In those cases, giving public access to SOTA models would stop being the revenue-maximizing thing to do. It’d either damage your business reputation^[1], or it’d simply become more cost-effective to hire a bunch of random bright-ish people and get them to spin up LLM-wrapper startups in-house (so that you own 100% stake in them).
Some loose cannons/open-source ideologues like DeepSeek may still provide free public access, but those may be few and far between, and significantly further behind. (And getting progressively scarcer; e. g., the CCP probably won’t let DeepSeek keep doing it.)
Less extremely, AGI labs may move to a KYC-gated model of customer access, such that only sufficiently big, sufficiently wealthy entities are able to get access to SOTA models. Both because those entities won’t do reputation-damaging terrorism, and because they’d be the only ones able to pay the rates (see OpenAI’s maybe-hype maybe-real whispers about $20,000/month models).^[2] And maybe some EA/R-adjacent companies would be able to get in on that, but maybe not.
Also,
no lab has a significant moat, and the cutting edge is not kept private for long, and those facts look likely to remain true for a while
This is a bit flawed, I think. I think the situation is that runner-ups aren’t far behind the leaders in wall-clock time.

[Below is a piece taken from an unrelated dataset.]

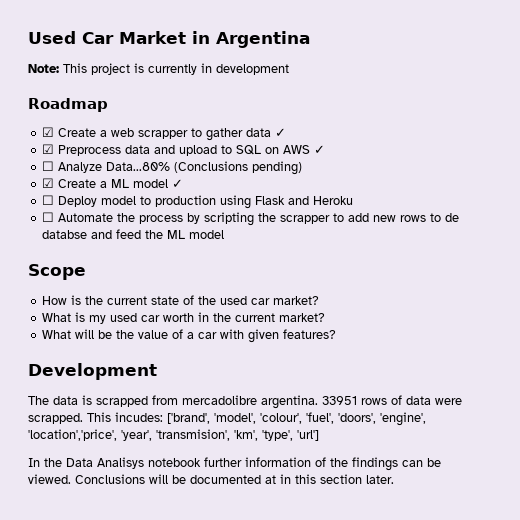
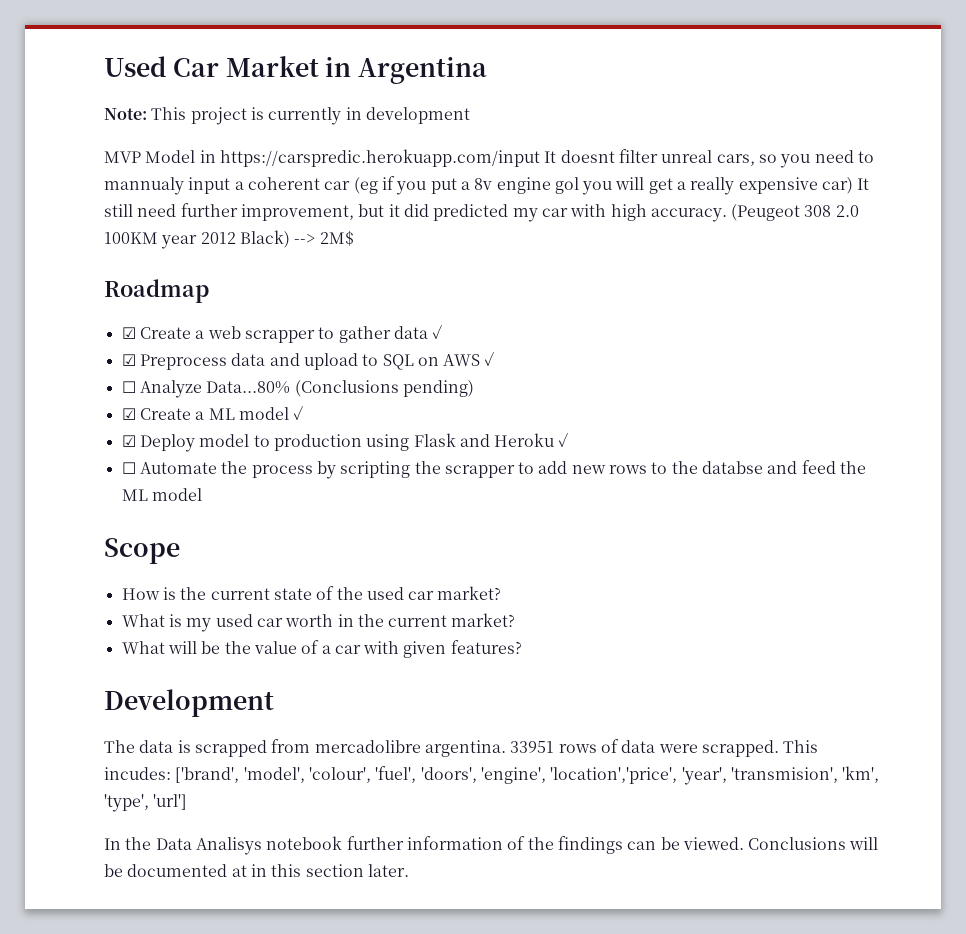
(289, 69) none -> [104,149,874,168] [104,176,870,195] [104,203,859,222] [104,230,354,249] // MVP Model in https://carspredic.herokuapp.com/input It doesnt filter unreal cars, so you need to mannualy input a coherent car (eg if you put a 8v engine gol you will get a really expensive car) It still need further improvement, but it did predicted my car with high accuracy. (Peugeot 308 2.0 100KM year 2012 Black) --> 2M$
[42,195,55,205] ☐ -> [121,435,136,447] ☑
(354, 200) none -> [558,432,569,447] ✓
[445,213,460,222] de -> [671,461,698,474] the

Inasmuch as the progress is gradual, this translates to runner-ups being not-that-far-behind the leaders in capability level. But if AI-2027-style forecasts come true, with the capability progress accelerating, a 90-day gap may become a “GPT-2 vs. GPT-4”-level gap. In which case alignment researchers having privileged access to true-SOTA models becomes important.
(Ideally, we’d have some EA/R-friendly company already getting cozy with e. g. Anthropic so that they can be first-in-line getting access to potential future research-level models so that they’d be able to provide access to those to a diverse portfolio of trusted alignment researchers...)
1. ^
  Even if the social benefits of public access would’ve strictly outweighed the harms on a sober analysis, the public outcry at the harms may be significant enough to make the idea commercially unviable. Asymmetric justice, etc.
2. ^
  Indeed, do we know it’s not already happening? I can easily imagine some megacorporations having had privileged access to o3 for months.

Thane Ruthenis 12 Apr 2025 14:15 UTC
7 points
0
in reply to: O O’s comment on: Zach Stein-Perlman’s Shortform
Orrr he’s telling comforting lies to tread the fine line between billion-dollar hype and nationalization-worthy panic.
Could realistically be either, but it’s probably the comforting-lies thing. Whatever the ground-truth reality may be, the AGI labs are not bearish.